Of possible interest: fast UTF8 validation

Thu May 17 05:01:54 UTC 2018

On Wednesday, 16 May 2018 at 20:11:35 UTC, Andrei Alexandrescu 
wrote:
> On 5/16/18 1:18 PM, Joakim wrote:
>> On Wednesday, 16 May 2018 at 16:48:28 UTC, Dmitry Olshansky 
>> wrote:
>>> On Wednesday, 16 May 2018 at 15:48:09 UTC, Joakim wrote:
>>>> On Wednesday, 16 May 2018 at 11:18:54 UTC, Andrei 
>>>> Alexandrescu wrote:
>>>>> https://www.reddit.com/r/programming/comments/8js69n/validating_utf8_strings_using_as_little_as_07/
>>>>>
>>>>
>>>> Sigh, this reminds me of the old quote about people spending 
>>>> a bunch of time making more efficient what shouldn't be done 
>>>> at all.
>>>
>>> Validating UTF-8 is super common, most text protocols and 
>>> files these days would use it, other would have an option to 
>>> do so.
>>>
>>> I’d like our validateUtf to be fast, since right now we do 
>>> validation every time we decode string. And THAT is slow. 
>>> Trying to not validate on decode means most things should be 
>>> validated on input...
>> 
>> I think you know what I'm referring to, which is that UTF-8 is 
>> a badly designed format, not that input validation shouldn't 
>> be done.
>
> I find this an interesting minority opinion, at least from the 
> perspective of the circles I frequent, where UTF8 is 
> unanimously heralded as a great design. Only a couple of weeks 
> ago I saw Dylan Beattie give a very entertaining talk on 
> exactly this topic: 
> https://dotnext-piter.ru/en/2018/spb/talks/2rioyakmuakcak0euk0ww8/

Thanks for the link, skipped to the part about text encodings, 
should be fun to read the rest later.

> If you could share some details on why you think UTF8 is badly 
> designed and how you believe it could be/have been better, I'd 
> be in your debt!

Unicode was a standardization of all the existing code pages and 
then added these new transfer formats, but I have long thought 
that they'd have been better off going with a header-based format 
that kept most languages in a single-byte scheme, as they mostly 
were except for obviously the Asian CJK languages. That way, you 
optimize for the common string, ie one that contains a single 
language or at least no CJK, rather than pessimizing every 
non-ASCII language by doubling its character width, as UTF-8 
does.
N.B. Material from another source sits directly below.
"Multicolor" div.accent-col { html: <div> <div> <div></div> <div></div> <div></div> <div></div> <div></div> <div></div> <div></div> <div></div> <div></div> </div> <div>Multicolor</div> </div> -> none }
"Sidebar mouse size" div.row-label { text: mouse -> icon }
This UTF-8 issue is one of the first topics I raised in 
this forum, but as you noted at the time nobody agreed and I 
don't want to dredge that all up again.

I have been researching this a bit since then, and the stated 
goals for UTF-8 at inception were that it _could not overlap with 
ASCII anywhere for other languages_, to avoid issues with legacy 
software wrongly processing other languages as ASCII, and to 
allow seeking from an arbitrary location within a byte stream:

https://www.cl.cam.ac.uk/~mgk25/ucs/utf-8-history.txt

I have no dispute with these priorities at the time, as they were 
optimizing for the institutional and tech realities of 1992 as 
Dylan also notes, and UTF-8 is actually a nice hack given those 
constraints. What I question is that those priorities are at all 
relevant today, when billions of smartphone users are regularly 
not using ASCII, and these tech companies are the largest private 
organizations on the planet, ie they have the resources to design 
a new transfer format. I see basically no relevance for the 
streaming requirement today, as I noted in this forum years ago, 
but I can see why it might have been considered important in the 
early '90s, before packet-based networking protocols had won.
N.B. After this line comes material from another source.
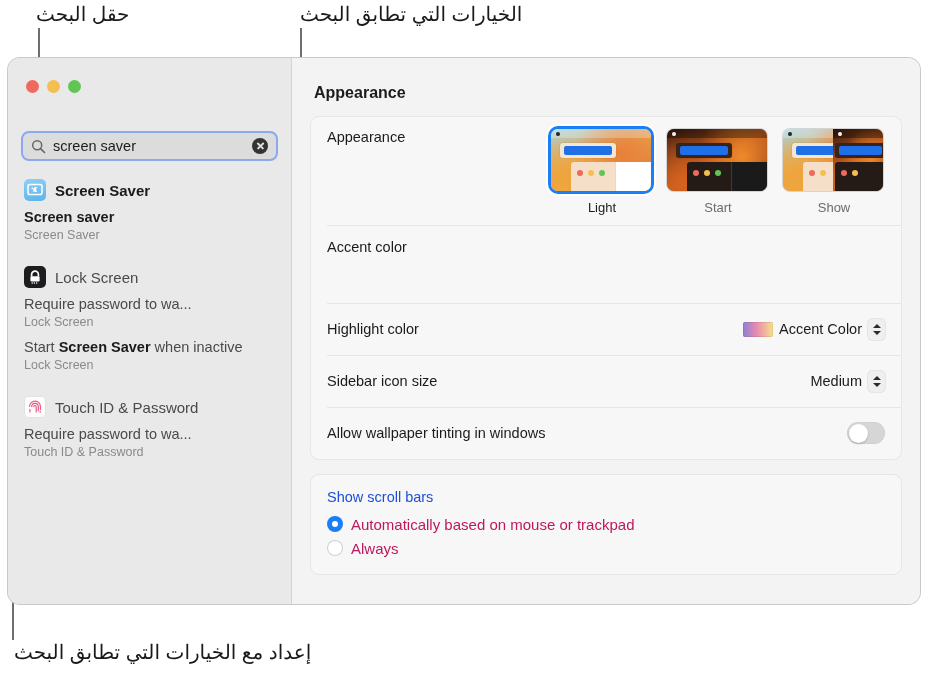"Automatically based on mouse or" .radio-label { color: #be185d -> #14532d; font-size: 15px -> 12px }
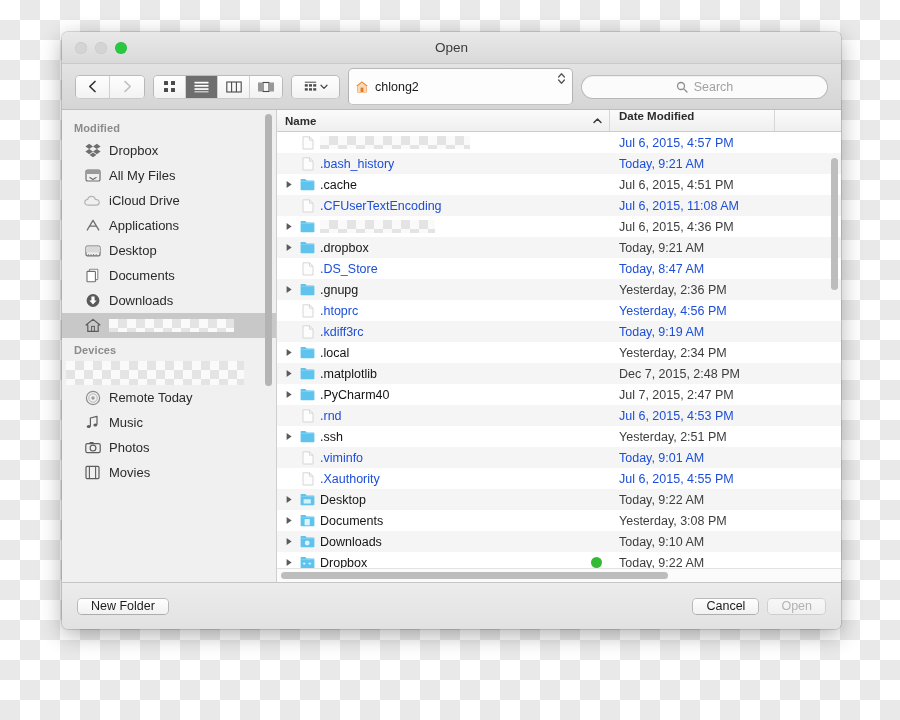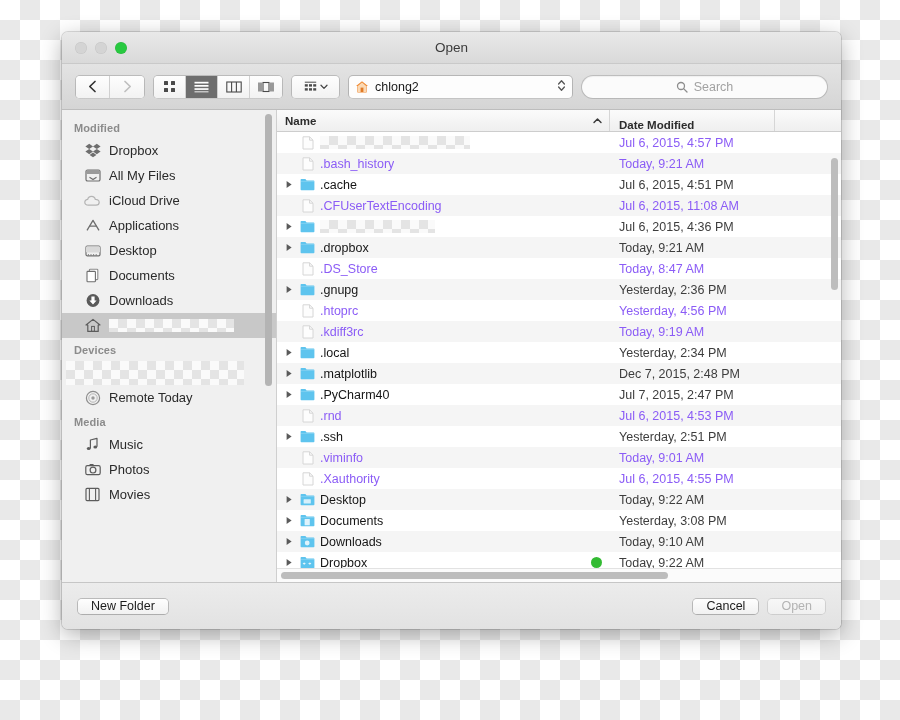"chlong2" .pathpopup { height: 22px -> 35px }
I think a header-based scheme would be _much_ better today and 
the reason I know Dmitry knows that is that I have discussed 
privately with him over email that I plan to prototype a format 
like that in D. Even if UTF-8 is already fairly widespread, 
something like that could be useful as a better intermediate 
format for string processing, and maybe someday could replace 
UTF-8 too.